Figure 4: A partial view of walls of the castle with well defined 
depth planes delimiting spaces for different uses 
For 3d rigid scene a minimal choice is given by four non- 
coplanar points which can be interpreted as an affine reference 
tetrahedral. In perspective models for 2D views, all reference 
tetrahedrals are equivalent between them through a projective 
transformation; this well-known fact justifies the choice of a 
tetrahedral containing at least three non-aligned vanishing 
points of each view as vertices. Alternately, if we use 
information about normal vectors to faces lying on meshes, then 
one must take care about changes in orientation of homologue 
faces; in particular, opposite viewpoints induce opposite relative 
orientations for the normal vector to the same face, which could 
give a lack of coherence for global matching. To avoid this 
inconvenient, we have developed a local matching strategy. 
The goal of our volumetric propagation algorithms in a 3d 
model of the scene is the fusion of 2d and 3d information, by 
imposing constraints linked to the automatic identification of 
volumetric primitives and propagation along their boundaries. 
Information fusion has been developed by other experts (see 
[Kampel, Sablatnig, and Tosovic, 2002] for a related approach). 
In our case, we propose a generation of Delaunay 
tetrahedralization similar to the standard in Computational 
Geometry [Berg et al, 2000], but whose facets are adapted to the 
boundaries of architectural objects. It is performed in two steps: 
1) towards the interior of the big tetrahedral of reference T. and 
2) towards the exterior of T. Eventually, a larger number of 
points could be required, depending on the scene complexity. 
Main problems concern to the computer management of 
collapsing/swapping facets on 3d volumetric simplifications 
preserving the global topology of visible objects in the scene. 
To solve them, we develop a geometric search guided by trees 
with recurrent subdivision and grouping. Collapsing/swapping 
processes are allowed in trees, but without breaking the graph 
connectivity, as it is usual in alpha-shapes. 

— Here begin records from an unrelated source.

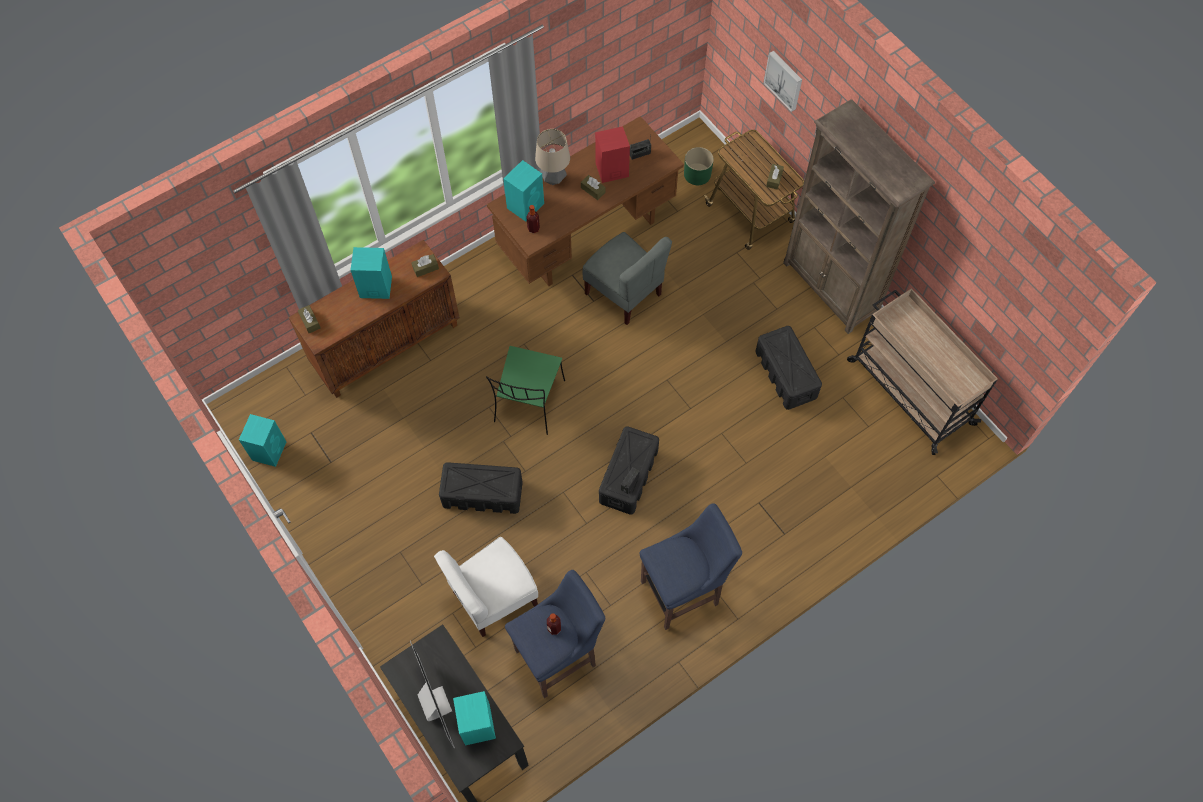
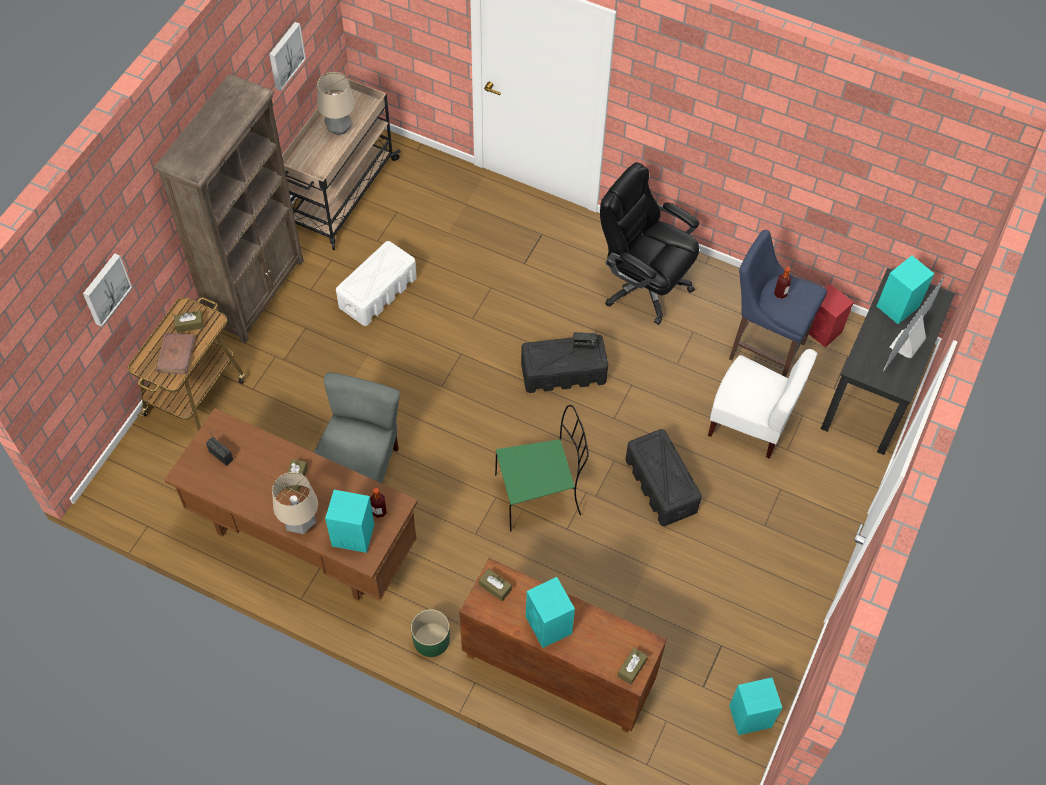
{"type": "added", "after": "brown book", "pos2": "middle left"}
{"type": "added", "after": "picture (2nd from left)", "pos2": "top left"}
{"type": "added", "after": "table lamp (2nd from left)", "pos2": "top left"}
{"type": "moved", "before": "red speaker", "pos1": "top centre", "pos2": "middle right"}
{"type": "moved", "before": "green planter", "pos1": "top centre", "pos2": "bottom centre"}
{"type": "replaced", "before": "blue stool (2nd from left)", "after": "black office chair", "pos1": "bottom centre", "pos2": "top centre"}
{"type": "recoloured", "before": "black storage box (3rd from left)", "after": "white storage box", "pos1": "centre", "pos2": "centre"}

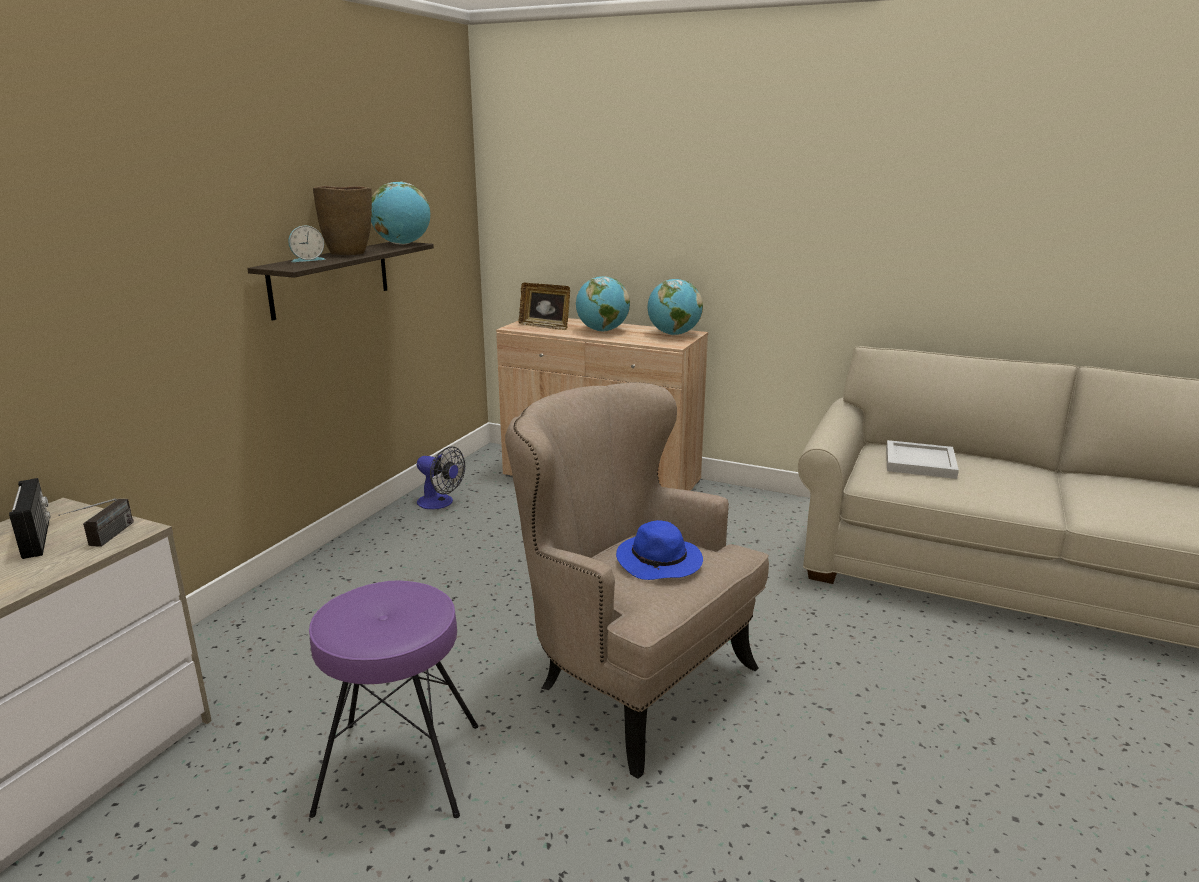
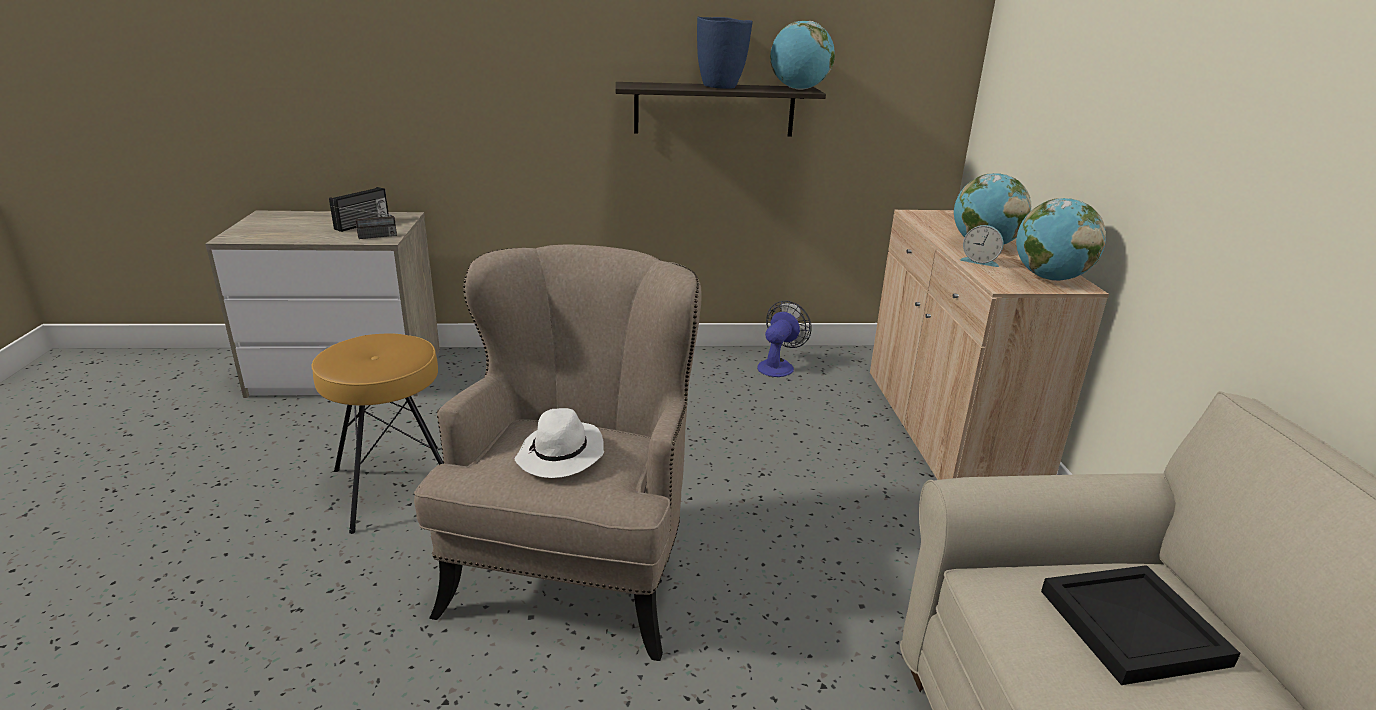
{"type": "removed", "before": "picture frame", "pos1": "centre"}
{"type": "moved", "before": "alarm clock", "pos1": "top left", "pos2": "middle right"}
{"type": "recoloured", "before": "purple stool", "after": "brown stool", "pos1": "bottom left", "pos2": "middle left"}
{"type": "recoloured", "before": "brown vase", "after": "blue vase", "pos1": "top left", "pos2": "top centre"}
{"type": "recoloured", "before": "blue hat", "after": "white hat", "pos1": "centre", "pos2": "centre"}
{"type": "recoloured", "before": "white tray", "after": "black tray", "pos1": "middle right", "pos2": "bottom right"}
{"type": "turned", "before": "fan", "pos1": "centre", "pos2": "centre", "turn": -150}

To avoid an excessive amount of tetrahedral small pieces in 
recursive subdivisions, partial grouping in intermediate cubes is 
developed. The obvious extension to 3d case of flip-flop 
exchange of diagonals in quadrilaterals provides a fitting to the 
simple volumetry. Indeed, every parallelepiped decomposes in 
six 3d simplices. Opposite faces have two pairs of homologue 
diagonals which can be exchanged. Exchange of diagonals in 
opposite sides is extended to an exchange of diagonal planes 
depending on the relative orientation of identified facets, and 
consequently of triangular prisms. In more complex models 
with variable curvature [Martinez et al 2005], 3d-simplices for 
each prismatic component are fitted depending on isosurfaces. 
A coarse model for volumetric propagation is developed from 
an initial small tetrahedral, the only which contains the origin. A 
tetrahedral is adjacent to the initial if they have a triangular 
facet in common. Proximity levels are recursively constructed 
from the initial tetrahedral following a bottom-up approach. An 
adjacent tetrahedral is aggregated to the initial if their facets do 
not cross the identified geometric primitives linked to simplest 
constraints for (coplanar, co-cylindrical) facets. In this case, 
common facets are deleted. Otherwise, query process jumps to 
the next node linked to the next adjacent facet of positively 
oriented tetrahedral. The procedure stops when the boundary a 
“typical volume” (plane, cylinder, in our case) is filled. If the 
list of typical volumes is empty, then a query procedure is 
introduced for identifying coplanar or co-cylindrical facets. 
After merging several scan files, the volumetric propagation can 
be extended to the set of central nodes (one for each scan), and 
to apply a competitive/cooperative algorithm strategy. A 
RANSAC type extension of volumetric propagation based in a 
sparse subcloud is currently under development. Goal of 
volumetric propagation algorithms is the recovery of solid 
structural elements corresponding to walls with architectural 
information by minimizing the computational cost.